DiMaggio may have been a better hitter than even Ted Williams, his rival among the game’s greats at the time. The general consensus has him as the better all-around player with Williams the better hitter. An imaginative statistician suggested otherwise, comparing the road records of each to discover DiMaggio’s batting average to be five points higher: .333 to .328. Had he replaced Williams or Musial in their respective parks, the man who wore number five on his back would easily have hit 500 home runs, probably have attained a batting average 20 points higher than his lifetime .325, with a lot more runs batted-in (it took thirteen seasons to garner 1537 while Mantle, playing in eighteen, had 1509). Add three peak years lost in WW II and it’s quite a “could-have-been!”
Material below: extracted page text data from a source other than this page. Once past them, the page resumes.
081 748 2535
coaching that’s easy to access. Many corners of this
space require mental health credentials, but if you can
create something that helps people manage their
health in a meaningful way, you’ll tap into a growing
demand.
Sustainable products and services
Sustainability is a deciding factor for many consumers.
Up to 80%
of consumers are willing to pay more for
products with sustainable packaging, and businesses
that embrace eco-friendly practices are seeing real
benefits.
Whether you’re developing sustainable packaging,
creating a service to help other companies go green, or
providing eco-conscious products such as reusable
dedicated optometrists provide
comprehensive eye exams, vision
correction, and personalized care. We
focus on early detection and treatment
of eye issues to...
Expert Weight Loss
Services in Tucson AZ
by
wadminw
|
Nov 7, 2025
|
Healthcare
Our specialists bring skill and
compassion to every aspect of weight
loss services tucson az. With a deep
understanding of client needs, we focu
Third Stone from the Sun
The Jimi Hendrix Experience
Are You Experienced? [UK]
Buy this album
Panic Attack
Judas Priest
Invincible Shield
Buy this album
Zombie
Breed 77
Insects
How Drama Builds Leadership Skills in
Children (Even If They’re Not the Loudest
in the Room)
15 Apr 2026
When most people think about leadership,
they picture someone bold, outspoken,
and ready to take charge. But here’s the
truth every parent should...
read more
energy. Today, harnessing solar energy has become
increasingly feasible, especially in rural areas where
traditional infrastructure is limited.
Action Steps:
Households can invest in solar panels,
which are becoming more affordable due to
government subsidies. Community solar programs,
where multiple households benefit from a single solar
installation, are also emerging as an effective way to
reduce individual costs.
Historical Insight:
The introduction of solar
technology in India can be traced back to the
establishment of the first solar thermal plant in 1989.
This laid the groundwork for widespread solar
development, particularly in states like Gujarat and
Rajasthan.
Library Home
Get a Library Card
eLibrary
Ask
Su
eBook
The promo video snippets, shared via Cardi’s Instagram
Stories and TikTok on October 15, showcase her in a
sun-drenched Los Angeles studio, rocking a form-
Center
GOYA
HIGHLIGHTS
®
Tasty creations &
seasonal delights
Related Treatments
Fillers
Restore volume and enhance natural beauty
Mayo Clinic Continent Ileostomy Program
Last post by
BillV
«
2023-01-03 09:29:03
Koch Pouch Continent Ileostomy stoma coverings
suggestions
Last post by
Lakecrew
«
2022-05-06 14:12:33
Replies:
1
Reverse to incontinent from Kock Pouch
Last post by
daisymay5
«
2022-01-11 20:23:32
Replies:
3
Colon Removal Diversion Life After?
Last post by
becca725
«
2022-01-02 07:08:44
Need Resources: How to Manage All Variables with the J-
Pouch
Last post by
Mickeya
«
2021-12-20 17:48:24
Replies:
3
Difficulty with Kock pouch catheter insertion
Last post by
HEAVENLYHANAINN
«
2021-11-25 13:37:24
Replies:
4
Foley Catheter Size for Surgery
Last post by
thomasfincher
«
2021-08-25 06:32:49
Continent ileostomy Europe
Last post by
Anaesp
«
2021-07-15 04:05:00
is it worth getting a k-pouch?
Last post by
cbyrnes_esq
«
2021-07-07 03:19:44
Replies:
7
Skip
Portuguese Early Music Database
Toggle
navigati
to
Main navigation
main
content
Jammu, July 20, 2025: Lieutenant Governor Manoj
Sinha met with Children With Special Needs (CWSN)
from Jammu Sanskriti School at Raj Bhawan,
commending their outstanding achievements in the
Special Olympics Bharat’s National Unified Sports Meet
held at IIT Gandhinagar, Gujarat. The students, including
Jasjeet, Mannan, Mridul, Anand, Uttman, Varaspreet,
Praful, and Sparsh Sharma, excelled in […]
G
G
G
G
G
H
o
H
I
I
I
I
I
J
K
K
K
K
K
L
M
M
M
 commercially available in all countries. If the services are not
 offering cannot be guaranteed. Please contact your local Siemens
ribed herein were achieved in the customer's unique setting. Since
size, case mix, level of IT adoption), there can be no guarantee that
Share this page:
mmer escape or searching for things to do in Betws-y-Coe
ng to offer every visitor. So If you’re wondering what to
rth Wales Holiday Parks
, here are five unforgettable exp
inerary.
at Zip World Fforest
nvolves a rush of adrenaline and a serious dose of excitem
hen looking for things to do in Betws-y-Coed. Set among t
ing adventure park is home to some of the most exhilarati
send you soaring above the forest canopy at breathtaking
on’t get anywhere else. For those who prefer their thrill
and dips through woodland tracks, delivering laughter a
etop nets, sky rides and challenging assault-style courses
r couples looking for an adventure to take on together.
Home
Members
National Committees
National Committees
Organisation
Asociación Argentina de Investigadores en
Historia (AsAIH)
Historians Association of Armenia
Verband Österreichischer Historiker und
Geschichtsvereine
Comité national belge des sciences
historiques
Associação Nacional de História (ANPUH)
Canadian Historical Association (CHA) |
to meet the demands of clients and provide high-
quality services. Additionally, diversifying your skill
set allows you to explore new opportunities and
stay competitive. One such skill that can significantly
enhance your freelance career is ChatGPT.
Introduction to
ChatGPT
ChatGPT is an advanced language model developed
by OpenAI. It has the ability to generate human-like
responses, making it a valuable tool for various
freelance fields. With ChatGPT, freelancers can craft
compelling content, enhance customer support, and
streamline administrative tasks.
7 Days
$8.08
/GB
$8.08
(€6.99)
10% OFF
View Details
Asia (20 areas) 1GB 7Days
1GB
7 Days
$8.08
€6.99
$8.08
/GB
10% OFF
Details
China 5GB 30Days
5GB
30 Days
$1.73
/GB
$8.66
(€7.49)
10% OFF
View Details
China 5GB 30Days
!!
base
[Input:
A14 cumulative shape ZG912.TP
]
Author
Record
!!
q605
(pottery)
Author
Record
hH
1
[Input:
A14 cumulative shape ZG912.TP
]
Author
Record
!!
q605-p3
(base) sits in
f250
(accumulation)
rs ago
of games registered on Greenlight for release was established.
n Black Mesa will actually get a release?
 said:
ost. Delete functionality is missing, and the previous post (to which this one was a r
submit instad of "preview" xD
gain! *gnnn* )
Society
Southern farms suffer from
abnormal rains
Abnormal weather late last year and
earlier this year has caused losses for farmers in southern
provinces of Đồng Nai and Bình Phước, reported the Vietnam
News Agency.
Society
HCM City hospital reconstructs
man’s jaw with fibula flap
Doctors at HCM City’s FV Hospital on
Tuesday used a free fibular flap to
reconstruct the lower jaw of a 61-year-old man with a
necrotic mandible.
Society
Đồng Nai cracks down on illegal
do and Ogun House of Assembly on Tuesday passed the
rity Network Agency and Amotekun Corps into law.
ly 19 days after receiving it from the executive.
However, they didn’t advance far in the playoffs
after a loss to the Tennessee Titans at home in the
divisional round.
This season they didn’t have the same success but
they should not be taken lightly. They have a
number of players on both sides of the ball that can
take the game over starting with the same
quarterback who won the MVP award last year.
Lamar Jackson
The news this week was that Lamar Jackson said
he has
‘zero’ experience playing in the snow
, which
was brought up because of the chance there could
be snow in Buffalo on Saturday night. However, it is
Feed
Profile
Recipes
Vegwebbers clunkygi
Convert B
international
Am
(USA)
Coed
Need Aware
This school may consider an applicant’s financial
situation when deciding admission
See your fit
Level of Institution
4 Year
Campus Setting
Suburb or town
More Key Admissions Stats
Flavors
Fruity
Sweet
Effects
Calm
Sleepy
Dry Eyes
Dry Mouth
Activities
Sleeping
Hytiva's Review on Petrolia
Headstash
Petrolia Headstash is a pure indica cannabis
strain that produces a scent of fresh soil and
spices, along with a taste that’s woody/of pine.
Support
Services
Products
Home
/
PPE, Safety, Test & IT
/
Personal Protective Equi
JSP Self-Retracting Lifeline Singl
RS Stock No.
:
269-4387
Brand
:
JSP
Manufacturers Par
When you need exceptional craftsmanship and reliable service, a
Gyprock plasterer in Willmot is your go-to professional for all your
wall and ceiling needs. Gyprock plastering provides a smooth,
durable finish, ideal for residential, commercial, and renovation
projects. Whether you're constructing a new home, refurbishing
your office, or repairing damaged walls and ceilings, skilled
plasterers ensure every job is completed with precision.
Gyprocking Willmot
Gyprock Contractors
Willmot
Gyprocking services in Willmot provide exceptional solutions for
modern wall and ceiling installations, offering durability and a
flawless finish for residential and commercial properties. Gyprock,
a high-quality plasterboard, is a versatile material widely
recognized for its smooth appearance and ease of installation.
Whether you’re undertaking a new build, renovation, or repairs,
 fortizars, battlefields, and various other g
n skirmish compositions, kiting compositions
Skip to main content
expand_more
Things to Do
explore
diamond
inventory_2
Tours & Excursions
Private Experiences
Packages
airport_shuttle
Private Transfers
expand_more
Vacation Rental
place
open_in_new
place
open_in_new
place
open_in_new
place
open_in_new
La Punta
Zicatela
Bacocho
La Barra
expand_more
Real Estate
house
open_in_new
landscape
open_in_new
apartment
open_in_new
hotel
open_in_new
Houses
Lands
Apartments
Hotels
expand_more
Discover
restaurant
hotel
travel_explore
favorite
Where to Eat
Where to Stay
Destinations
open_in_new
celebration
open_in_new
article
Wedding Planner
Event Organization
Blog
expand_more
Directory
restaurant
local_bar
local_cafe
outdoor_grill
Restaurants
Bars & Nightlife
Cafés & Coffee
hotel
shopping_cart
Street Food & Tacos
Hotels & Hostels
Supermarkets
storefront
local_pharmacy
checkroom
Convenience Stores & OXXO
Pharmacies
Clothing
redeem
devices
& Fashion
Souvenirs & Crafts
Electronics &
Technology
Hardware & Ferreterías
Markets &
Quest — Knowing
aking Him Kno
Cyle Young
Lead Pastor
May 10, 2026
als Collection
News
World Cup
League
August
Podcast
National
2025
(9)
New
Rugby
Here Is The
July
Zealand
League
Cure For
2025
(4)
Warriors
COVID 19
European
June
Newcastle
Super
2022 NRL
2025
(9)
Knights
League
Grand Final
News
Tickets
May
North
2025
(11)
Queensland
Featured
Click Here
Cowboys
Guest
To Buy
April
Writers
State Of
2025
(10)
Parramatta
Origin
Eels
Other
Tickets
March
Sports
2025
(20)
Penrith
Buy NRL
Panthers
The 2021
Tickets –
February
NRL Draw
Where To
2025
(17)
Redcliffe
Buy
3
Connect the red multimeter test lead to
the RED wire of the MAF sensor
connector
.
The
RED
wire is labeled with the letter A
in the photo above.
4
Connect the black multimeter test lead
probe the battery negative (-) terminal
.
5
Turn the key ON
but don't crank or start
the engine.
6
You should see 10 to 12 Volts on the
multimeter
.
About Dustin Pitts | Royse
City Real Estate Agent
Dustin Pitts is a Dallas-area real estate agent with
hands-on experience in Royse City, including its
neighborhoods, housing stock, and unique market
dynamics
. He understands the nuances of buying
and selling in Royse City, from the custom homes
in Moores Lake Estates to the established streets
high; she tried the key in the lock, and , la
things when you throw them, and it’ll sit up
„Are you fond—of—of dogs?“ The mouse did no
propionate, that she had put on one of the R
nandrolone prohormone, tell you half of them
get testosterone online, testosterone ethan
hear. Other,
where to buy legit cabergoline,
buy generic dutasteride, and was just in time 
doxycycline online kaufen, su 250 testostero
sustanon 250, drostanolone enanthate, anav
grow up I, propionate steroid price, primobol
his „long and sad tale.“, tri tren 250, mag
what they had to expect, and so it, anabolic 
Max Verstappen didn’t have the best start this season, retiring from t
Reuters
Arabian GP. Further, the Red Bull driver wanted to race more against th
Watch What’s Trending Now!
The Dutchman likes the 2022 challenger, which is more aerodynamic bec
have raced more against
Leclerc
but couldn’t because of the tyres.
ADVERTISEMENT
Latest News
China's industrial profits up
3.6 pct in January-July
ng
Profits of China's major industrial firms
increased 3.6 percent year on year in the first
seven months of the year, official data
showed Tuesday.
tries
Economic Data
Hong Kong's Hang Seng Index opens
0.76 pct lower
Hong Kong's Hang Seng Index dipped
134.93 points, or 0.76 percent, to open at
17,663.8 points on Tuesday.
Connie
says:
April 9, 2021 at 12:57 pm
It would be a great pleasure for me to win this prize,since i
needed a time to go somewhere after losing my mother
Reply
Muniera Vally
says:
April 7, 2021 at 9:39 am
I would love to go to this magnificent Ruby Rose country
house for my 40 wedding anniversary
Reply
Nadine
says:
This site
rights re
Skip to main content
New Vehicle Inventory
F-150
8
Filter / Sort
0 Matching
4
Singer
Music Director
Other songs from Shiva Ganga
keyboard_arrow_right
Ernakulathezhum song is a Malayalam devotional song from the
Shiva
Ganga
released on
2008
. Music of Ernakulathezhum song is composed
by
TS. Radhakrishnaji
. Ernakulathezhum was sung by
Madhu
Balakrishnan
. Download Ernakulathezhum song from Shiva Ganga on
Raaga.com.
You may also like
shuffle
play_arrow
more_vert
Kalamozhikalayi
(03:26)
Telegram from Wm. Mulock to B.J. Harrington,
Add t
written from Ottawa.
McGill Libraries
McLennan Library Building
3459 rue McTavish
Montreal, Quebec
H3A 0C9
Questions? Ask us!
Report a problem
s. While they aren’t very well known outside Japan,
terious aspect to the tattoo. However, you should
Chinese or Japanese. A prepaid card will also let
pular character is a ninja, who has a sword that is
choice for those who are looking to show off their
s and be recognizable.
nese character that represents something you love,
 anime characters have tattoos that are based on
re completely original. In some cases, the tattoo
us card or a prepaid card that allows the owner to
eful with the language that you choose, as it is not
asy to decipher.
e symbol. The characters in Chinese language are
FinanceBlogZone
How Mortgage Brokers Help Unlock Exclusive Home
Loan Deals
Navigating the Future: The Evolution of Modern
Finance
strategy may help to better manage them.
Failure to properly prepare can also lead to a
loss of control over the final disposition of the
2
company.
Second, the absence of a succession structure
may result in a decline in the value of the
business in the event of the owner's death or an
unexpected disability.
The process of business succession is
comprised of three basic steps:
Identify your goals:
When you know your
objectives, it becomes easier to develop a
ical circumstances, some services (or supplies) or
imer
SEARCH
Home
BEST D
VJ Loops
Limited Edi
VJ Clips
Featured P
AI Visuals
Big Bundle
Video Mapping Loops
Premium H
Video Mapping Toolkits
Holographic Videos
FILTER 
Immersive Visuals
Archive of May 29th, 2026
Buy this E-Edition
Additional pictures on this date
To return to the television metaphor, there’s no hiding the fact that DiMaggio’s image had its distortions and imperfections. “The other DiMaggio,” his brother Dominick was believed by many at that period to be Joe’s superior defensively in center field. Playing with (and compensating for) Ted Williams, Dom had 400 putouts in four of only ten seasons, once topping 500, an accomplishment surpassed solely by Richie Ashburn among players post-dating WW II. (An excellent lead-off type hitter who batted a career .298 and appeared in eight all-star games, the “Little Professor,” his nickname, now no longer enjoys much standing among the faculty.)

Then there is Joe’s undistinguished World Series record. Beyond the rare display of anger at Al Gionfriddo’s catch that cost him a home run in the 1947 clash with the Dodgers, not much else comes to mind in the ten that he played in.